Ahead of him, Atesh was gesturing and haggling at a stall over the price of some spices he said he needed, to cook a special meal for him, on his first night back in India. Atesh was grinning from ear to ear, like a cat who had found cream, and his eyes sparkled with restrained mischief as he and the merchant went round after round.


This was Atesh’s world, not his and the doubt of his plan reared up heavily in his mind as he watched the whirl of life steam past him in the busy market, watching, observing, but not engaging. Grief did that. It sucked out your ability to leap into the fray. It robbed you of your confidence. He had carried that grief so close to himself, he didn’t know how to put it down and feel light again.


He had no memories of this particular place, only tiny snippets of quiet countryside, the slow pace of the town where he and Atesh had cut their teeth, an exact opposite of the teeming city he was now inserted into. This was not anywhere close to the India that peppered his painful memories. The traffic, smog, and constant crush of people was foreign, just as he was.

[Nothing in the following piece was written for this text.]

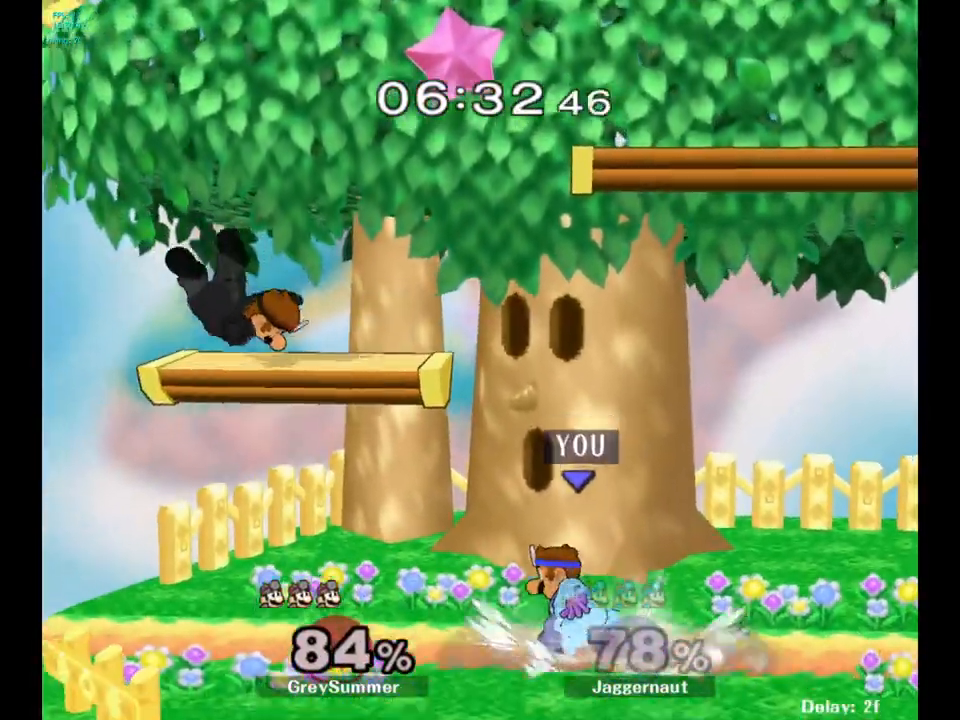
{"buttons": ["A", "Y"], "left_stick": "up-left", "right_stick": "center", "events": [[117, "left_stick", "left"], [133, "Y", "down"], [250, "A", "down"], [417, "left_stick", "right"], [483, "left_stick", "up-left"]]}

He hadn’t been treated as such by the strangers around him, jostling and pushing past. They assumed he spoke their language, and he had more than one look of irritation thrown at him as he opened his mouth to speak if someone greeted him, his accent gone. Raised eyebrows accompanied the irritation when they heard his voice. He was as Canadian as they came, in that sense. Completely and utterly devoid of any inflection that was supposed to accompany his features.


He stopped at a lone clothing stall at the edge of the spice merchants, and touched a beautifully sewn thin silk scarf, the blue so vibrant it took his breath away. Silver thread work of peacock feathers and paisley shapes held white and black pearl-shaped beads to it, the winking sequins and glass seed beads like the water on the river back home, sparkling in the morning light.


Miriam would love this scarf. Miriam would love all of this, dancing up the aisles as she would, laughing and interacting with everyone around her, even if she couldn’t speak a word of their language. She could always transcend barriers like that with her free spirit and mischievous sparkle. Another regret flashed through him. He could have brought her here so many times, and now, it was too late.


His stubbornness did that.


He missed her so much that the ache was a sharp stab right above his heart, catching his breath short. He rubbed at his chest, willing it to pass, breathing in as it eased, a lungful of potent spice filling the space. He had to get past this paralyzing pain, and the pungent sting of curry and garam masala in his lungs reminded him of that as he coughed.


He needed to be at peace. Was this the answer, coming here, now? He felt clueless in what questions to ask to even hope for an answer. Miriam, of course, would already know, and would tell him, even if he asked her not to. Was that irony?


She would know that, too.


The woman at the booth gestured at him, speaking in fluent, fast Hindi. He could only catch every third word. He silently handed over what he thought she had said, which was two hundred rupees, and slid the scarf off the hook, winding it into a small folded square, protecting the beads.


The woman took the money, shook her head, obviously disappointed he had not haggled on the price. He pressed his hands together and bowed in silent thanks, and she begrudgingly smiled and did the same. As he placed the tiny square of fabric into his pocket, he turned and watched as Atesh and the merchant shook, several bags of spices changing hands, a oblong yellow box labelled ‘Methi’ in blocky blue letters under his arm. Both men were beaming, the enjoyable sport done and a bargain struck.


He was lost in a sea of a culture he was supposed to identify with, and it was rendering him inept. As Atesh spotted him and made his way over, Rohan was again struck by how different their lives were.


How could he be Indian if he couldn’t haggle for a small trinket such as a scarf? He didn’t even know how.